* **Dataset records**
■ ■ ■
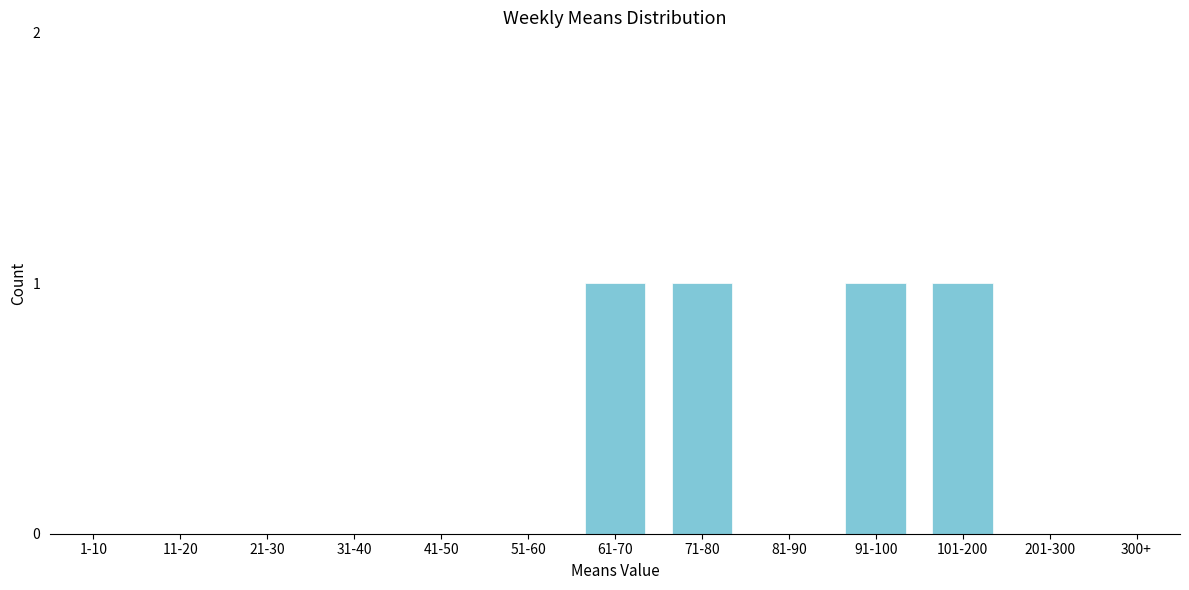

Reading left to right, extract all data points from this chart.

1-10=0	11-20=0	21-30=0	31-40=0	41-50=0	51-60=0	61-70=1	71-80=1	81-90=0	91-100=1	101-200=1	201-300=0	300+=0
■ ■ ■
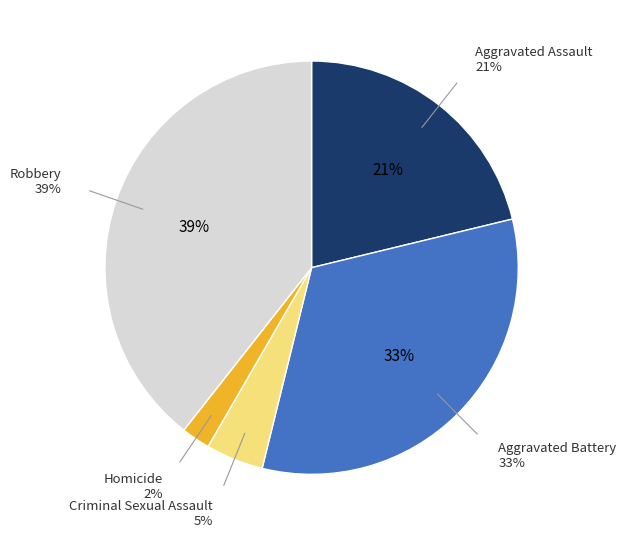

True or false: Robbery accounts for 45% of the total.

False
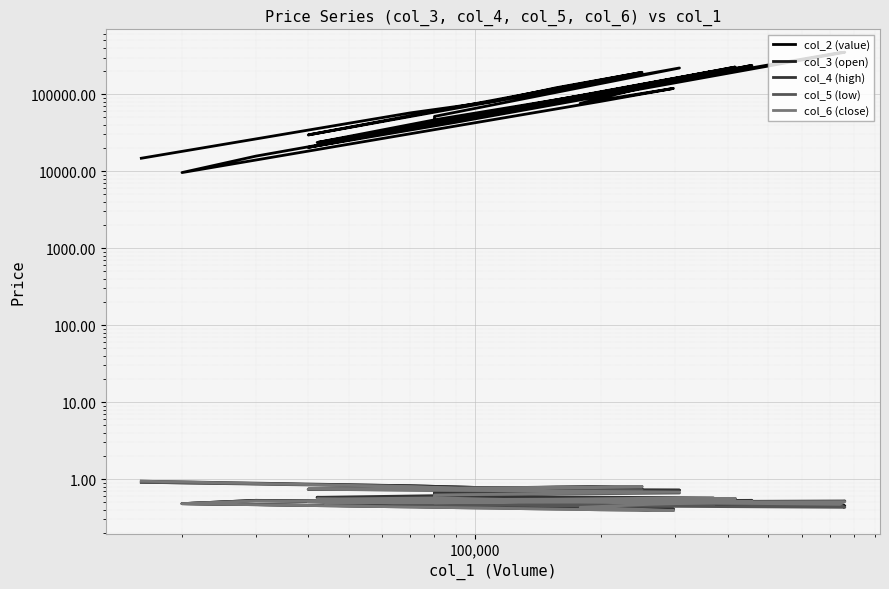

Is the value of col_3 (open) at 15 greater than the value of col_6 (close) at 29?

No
■ ■ ■
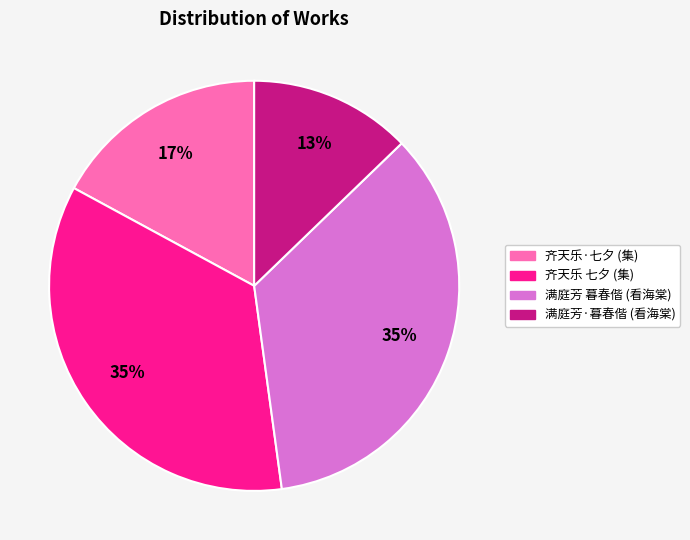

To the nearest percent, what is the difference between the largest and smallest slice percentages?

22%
■ ■ ■
* **Requirement**
Swap "accounts for" for "makes up" in the listing lines running from the line with "True or false: Robbery" to the line with "Is the value", both included. Return only those lines, changed in no other way and without the pictures.

* **Answer box**
True or false: Robbery makes up 45% of the total.

False

Is the value of col_3 (open) at 15 greater than the value of col_6 (close) at 29?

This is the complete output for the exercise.